*** Text segment

In Equations 4 and 5 the electric field \(\mathbf{E}\) is provided through the generalized Ohm law with the resistive and Hall terms neglected, leaving an ideal MHD description. A closure is provided to these systems using an equation of state \(\rho\,e = \rho\,e (p,\rho )\), which is set to represent an ideal gas.

To evolve these equations in time, the code uses volume averages determined by piece-wise monotonic interpolation inside each grid cell. This generic implementation allows the code to easily switch between a number of different solvers and, in this study, the Roe solver of Cargo and Gallice (1997) is utilized. The Linearized Roe Riemann solver is based on characteristic decomposition of the Roe matrix which approximates the solutions to the discontinuous left and right Riemann solutions at the cell interfaces (Roe, 1981). The MHD formulation evolves \(\rho \), \(\mathbf{v}\), \(T\) and \(\mathbf{B}\) in time and requires an additional step to enforce the solenoidal constraint on the divergence of the magnetic field. The eight-wave divergence cleaning formulation of Powell (1994) and (Powell et al., 1999) is used, with the constrained transport scheme of Balsara and Spicer (1999) and Londrillo and del Zanna (2004), to add an additional corrective source term. This utilizes the upwinded fluxes in the higher-order Godunov scheme combined with the electric field to maintain a divergence-free magnetic field to machine precision.

The heliospheric simulations can be implemented in one, two or three spatial dimensions with either one, two or three components of the vector fields. In this study, a spherical coordinate system is used where \(r\), \(\theta \) and \(\phi \) represent the radial, polar and azimuthal directions, respectively, in a heliocentric rotating or inertial reference frame. The mean molecular weight is set to \(\mu =0.6\) to represent a fully ionized electron–proton plasma with small amounts of heavier species. The domain is specified to capture the solar wind expanding outward from an inner boundary specified at an arbitrary distance from the solar surface. The simulations are driven by updating this inner inflow boundary at each time-step with commensurate solar wind values. For idealized scenarios the inputs are theoretically derived, or, to represent real time periods, the values at the inner boundary are updated to match the output of coronal models. The outer boundaries are represented by Von Neumann boundary conditions for continuous outflow, and the simulation domain thus represents the continuous evolution of the solar wind within a predefined region of the heliosphere.

******

[Prompt A] In the solar wind simulation passage, why is the mean molecular weight set to μ = 0.6?

*** Dataset extract

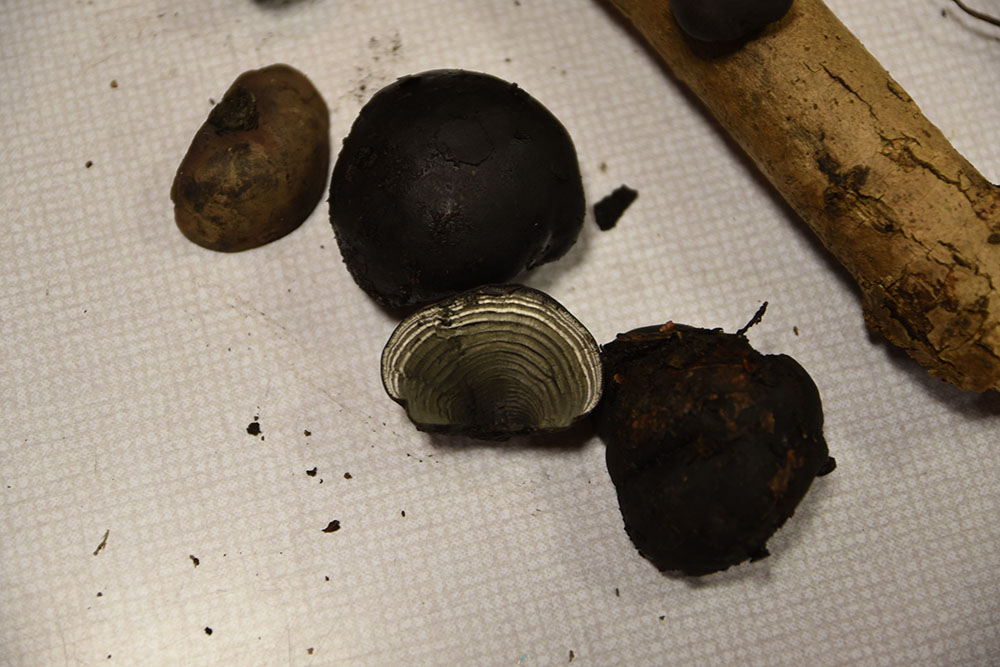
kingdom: Fungi
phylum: Ascomycota
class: Sordariomycetes
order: Xylariales
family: Hypoxylaceae
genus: Daldinia
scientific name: Daldinia concentrica
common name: Cramp balls
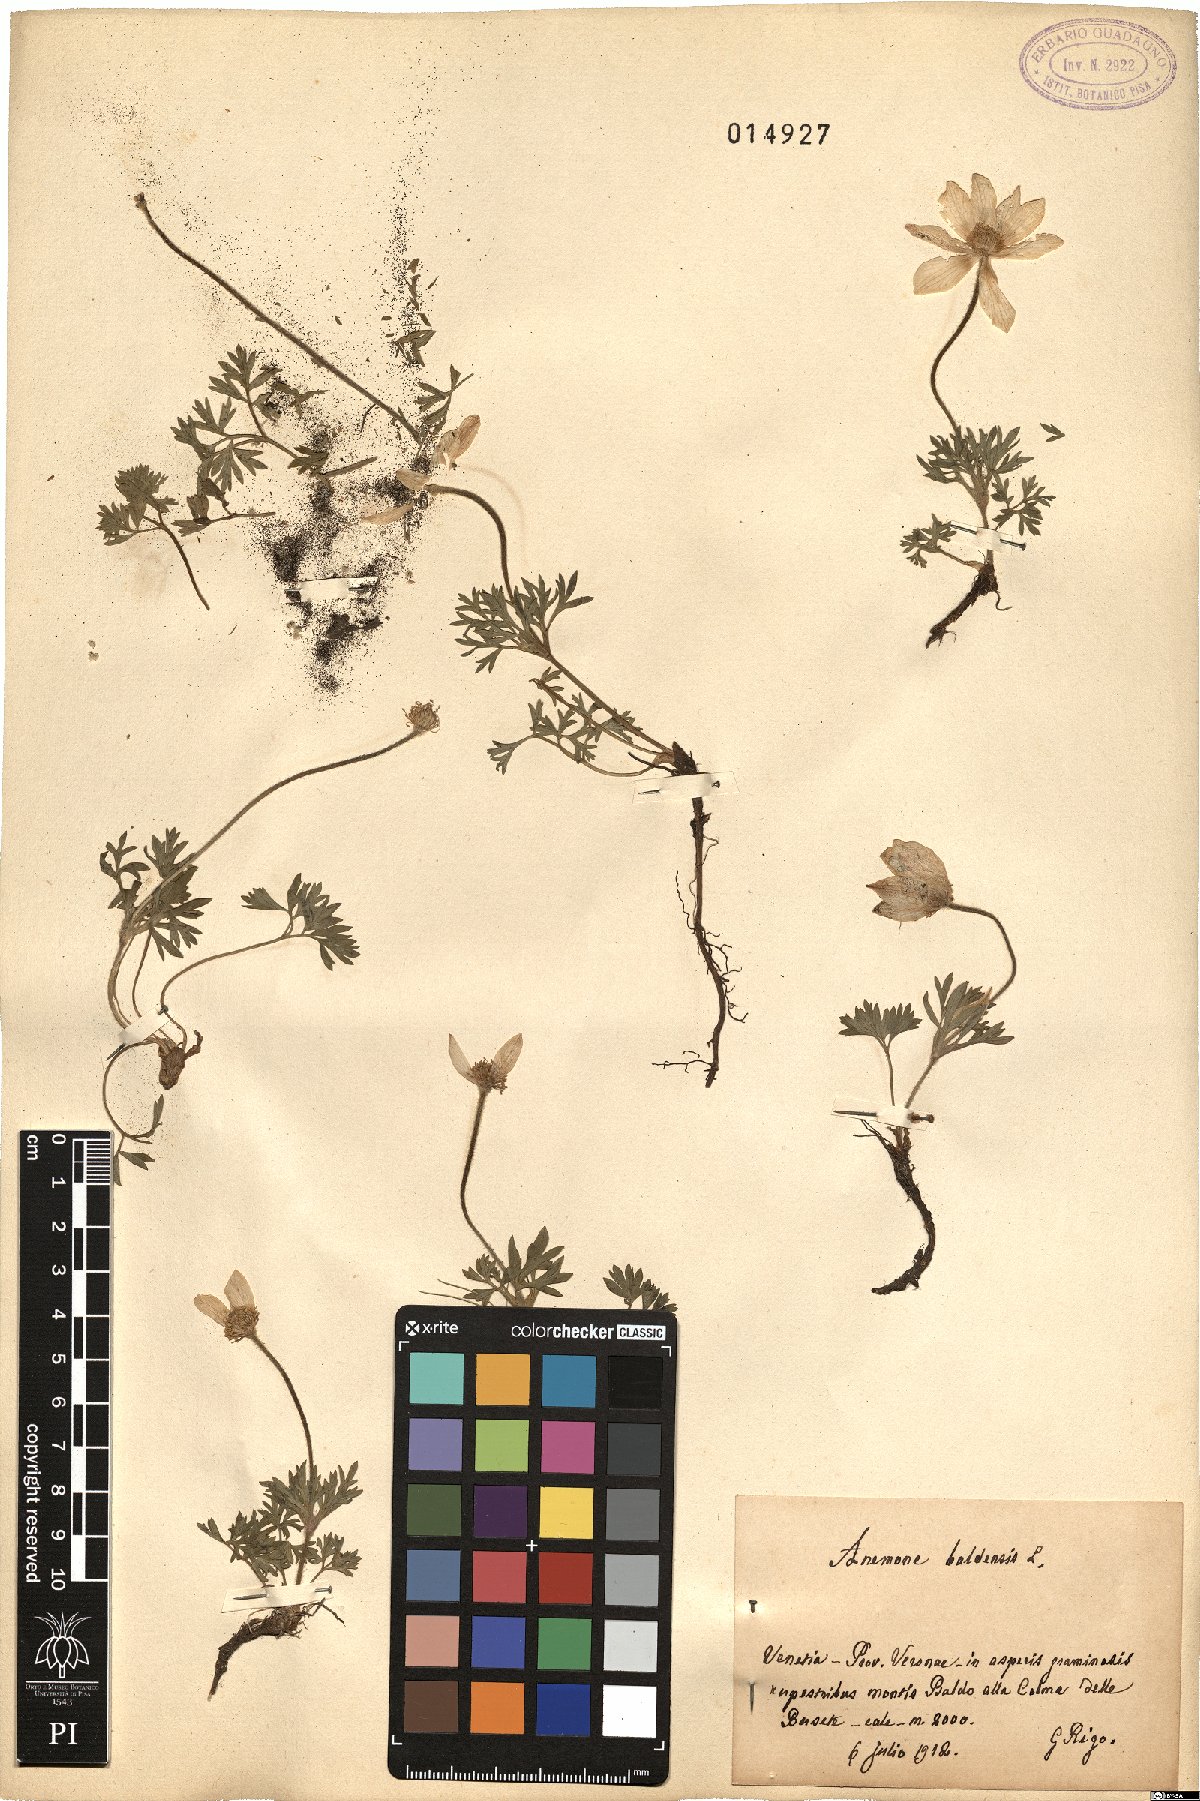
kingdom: Plantae
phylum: Tracheophyta
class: Magnoliopsida
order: Ranunculales
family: Ranunculaceae
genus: Anemone
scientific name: Anemone baldensis
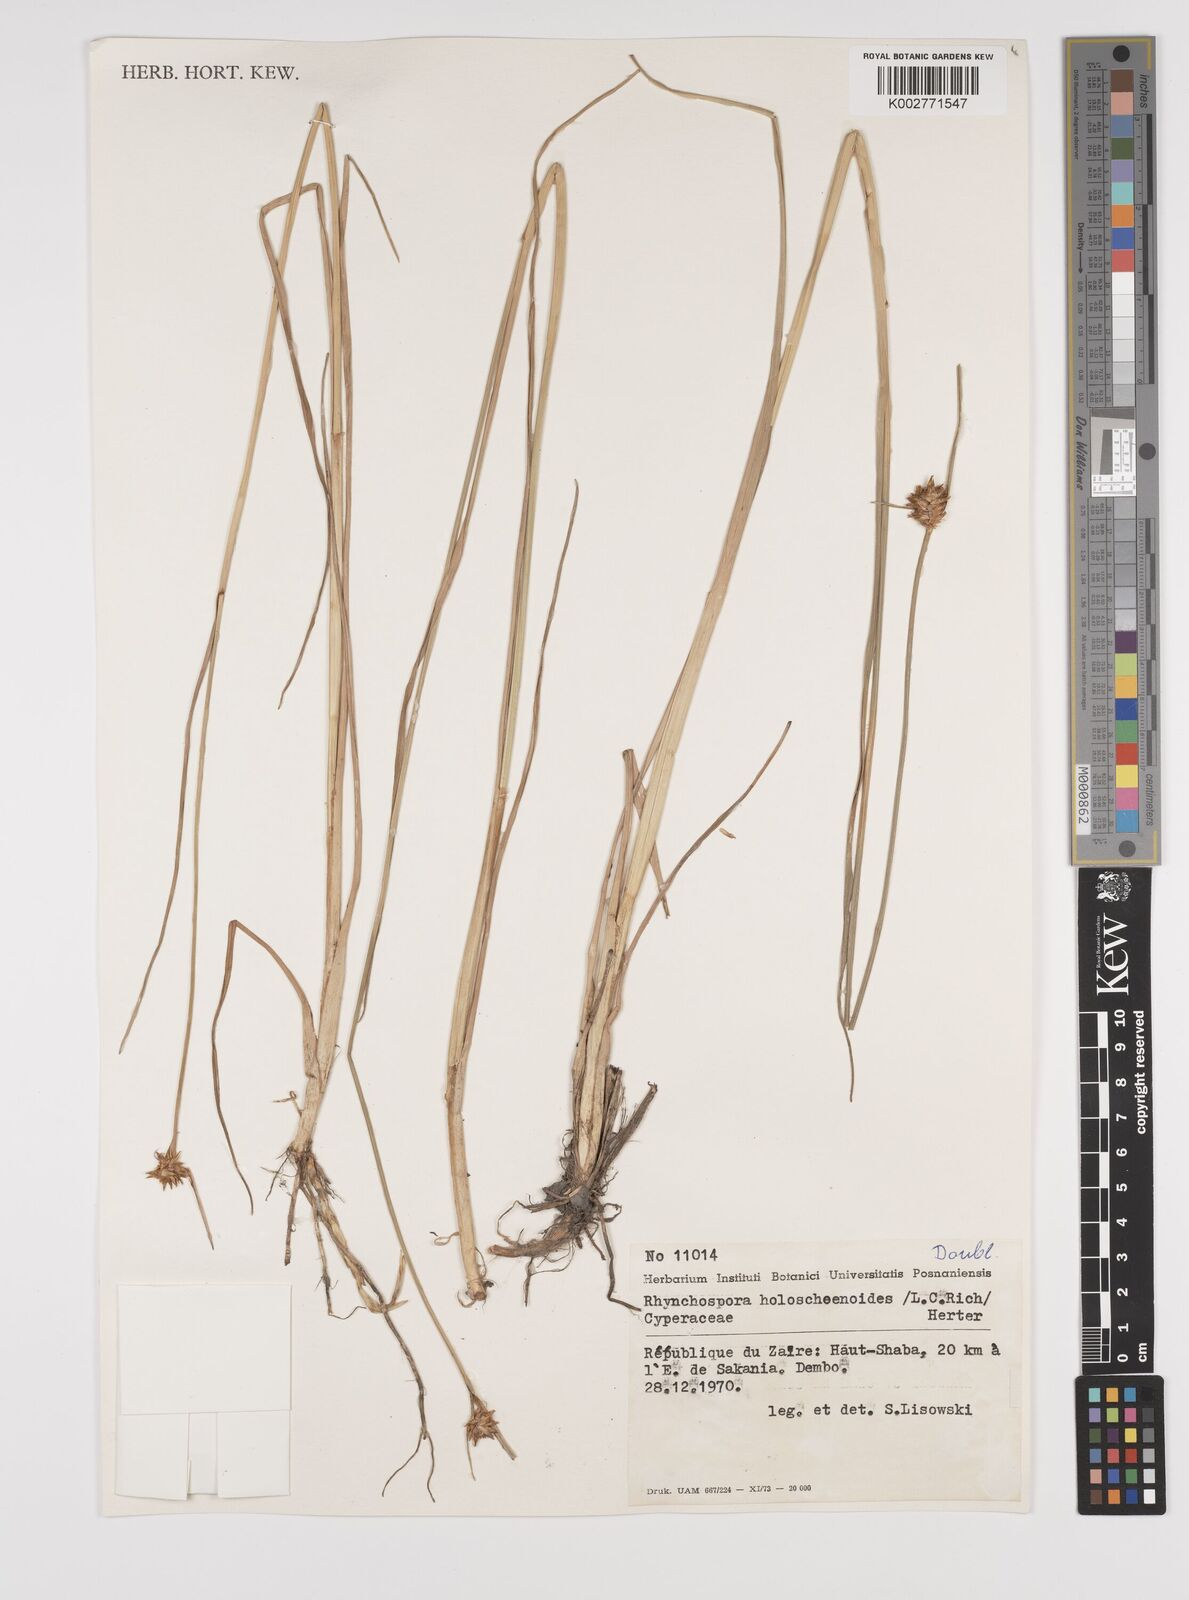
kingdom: Plantae
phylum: Tracheophyta
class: Liliopsida
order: Poales
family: Cyperaceae
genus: Rhynchospora
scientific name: Rhynchospora holoschoenoides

******

[Prompt B] Can you lay out the listing as a JSON list of strings, one string per line, with blank lines and the pictures left out?

[Final answer A] It is set to that value to represent a fully ionized electron–proton plasma with small amounts of heavier species.

[Final answer B]
[
  "kingdom: Fungi",
  "phylum: Ascomycota",
  "class: Sordariomycetes",
  "order: Xylariales",
  "family: Hypoxylaceae",
  "genus: Daldinia",
  "scientific name: Daldinia concentrica",
  "common name: Cramp balls",
  "kingdom: Plantae",
  "phylum: Tracheophyta",
  "class: Magnoliopsida",
  "order: Ranunculales",
  "family: Ranunculaceae",
  "genus: Anemone",
  "scientific name: Anemone baldensis",
  "kingdom: Plantae",
  "phylum: Tracheophyta",
  "class: Liliopsida",
  "order: Poales",
  "family: Cyperaceae",
  "genus: Rhynchospora",
  "scientific name: Rhynchospora holoschoenoides"
]